> **ASSIGNMENT**:
How many lines in the listing below contain the string "True", matching case exactly? Give only the number.

> **EXERCISE DATA**:
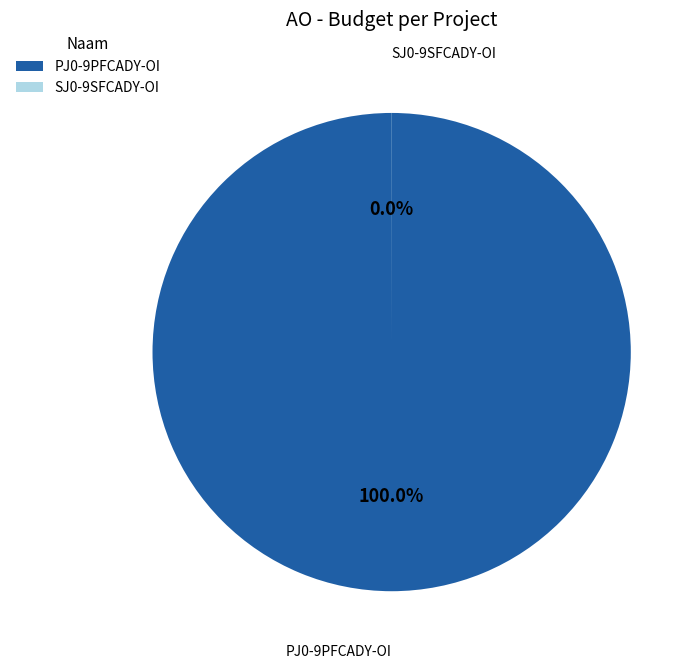

Combined, do SJ0-9SFCADY-OI and PJ0-9PFCADY-OI account for over 50%?

Yes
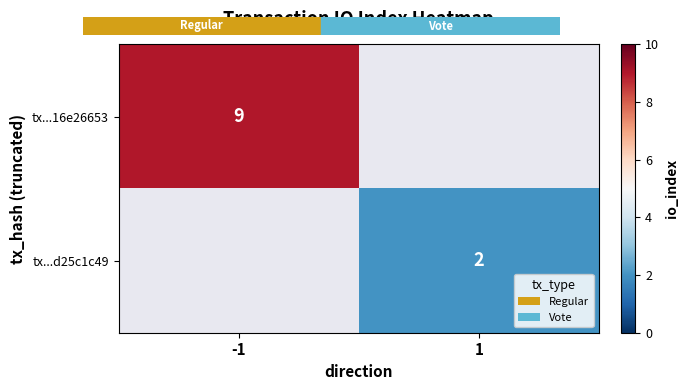

The tx...16e26653 series shows 9 at -1. True or false?

True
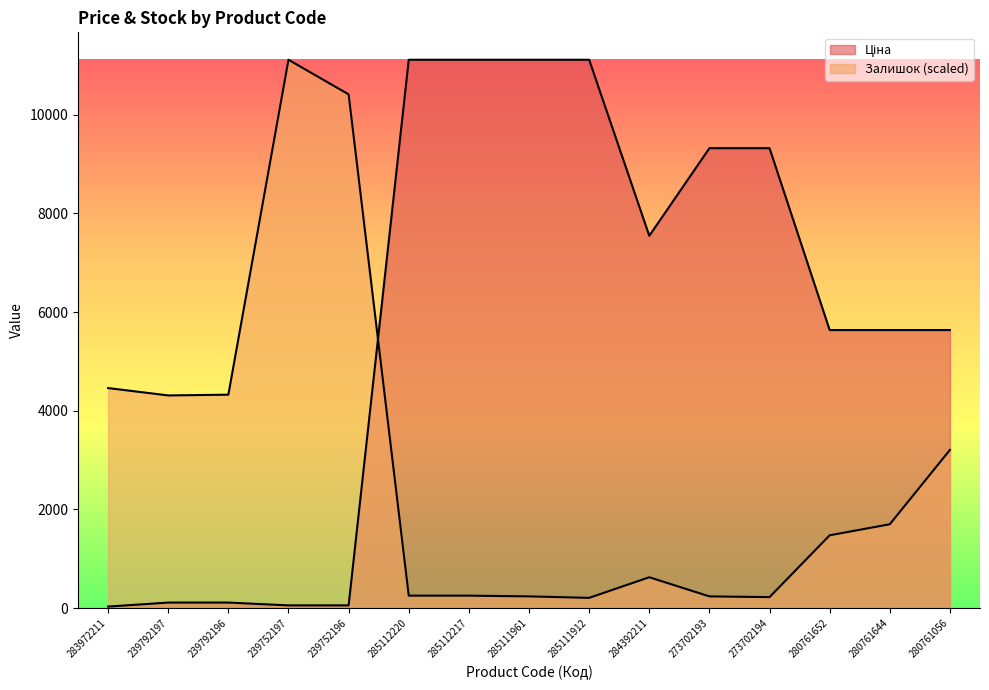

Which series has the largest total across all categories?

Ціна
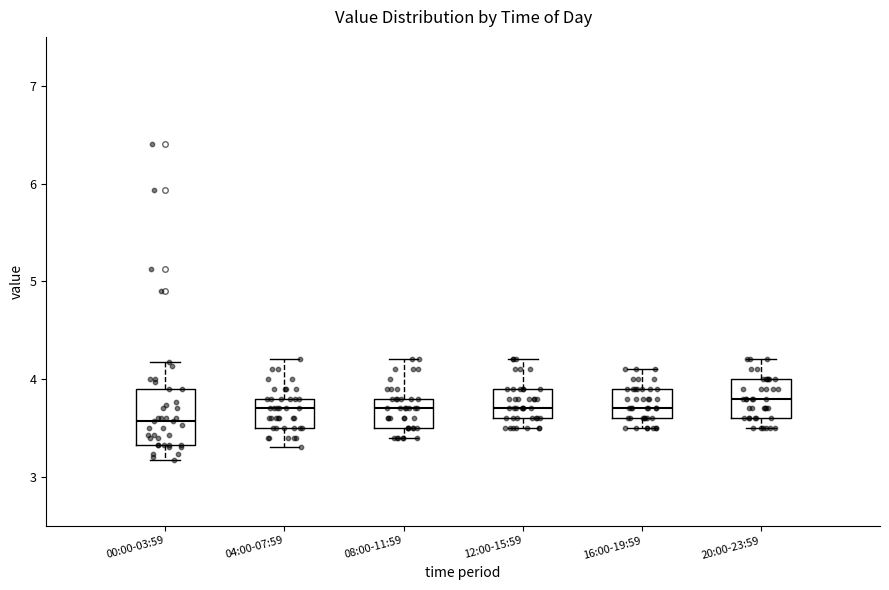

Comparing the boxes themselves (not the whiskers), which one is the tallest?

00:00-03:59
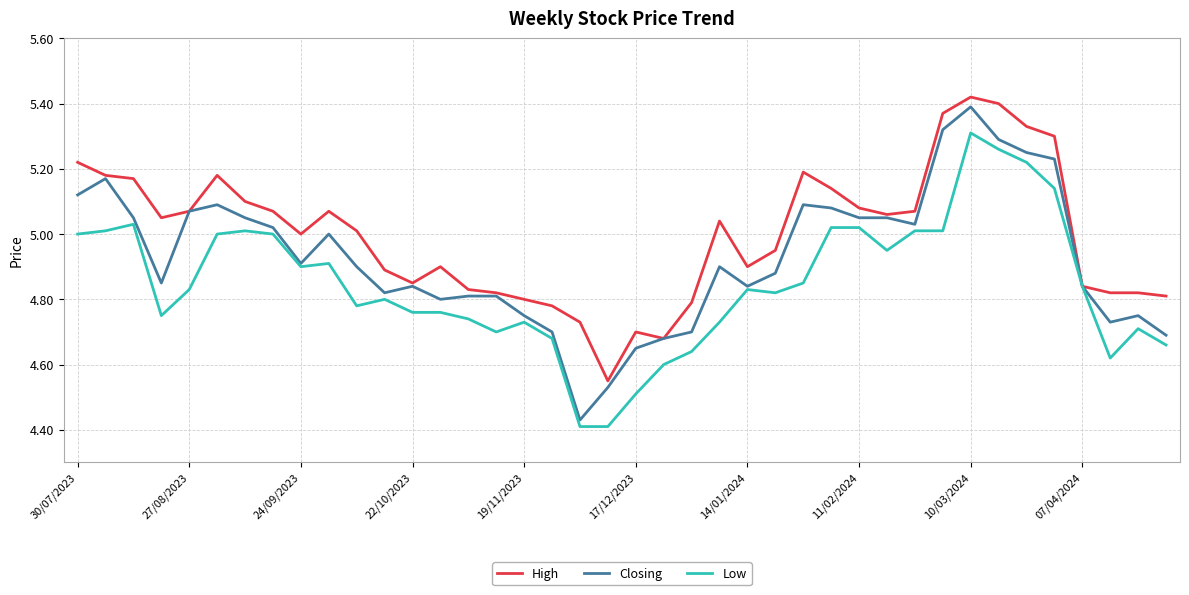

Rank the series by their average value, from highest to lowest.

High, Closing, Low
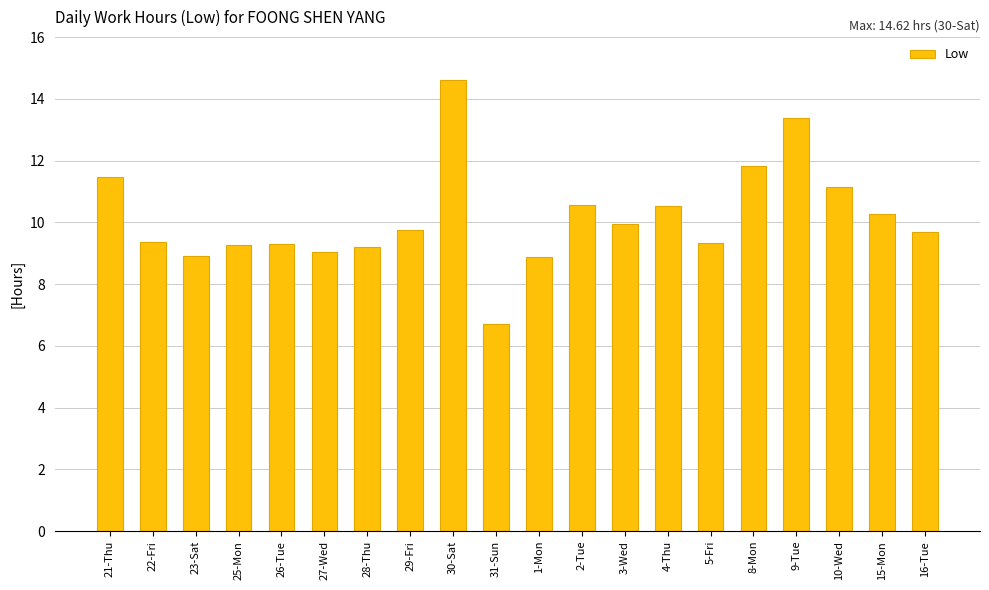

The value at 1-Mon is 8.9. True or false?

True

> **EXERCISE SOLUTION**:
4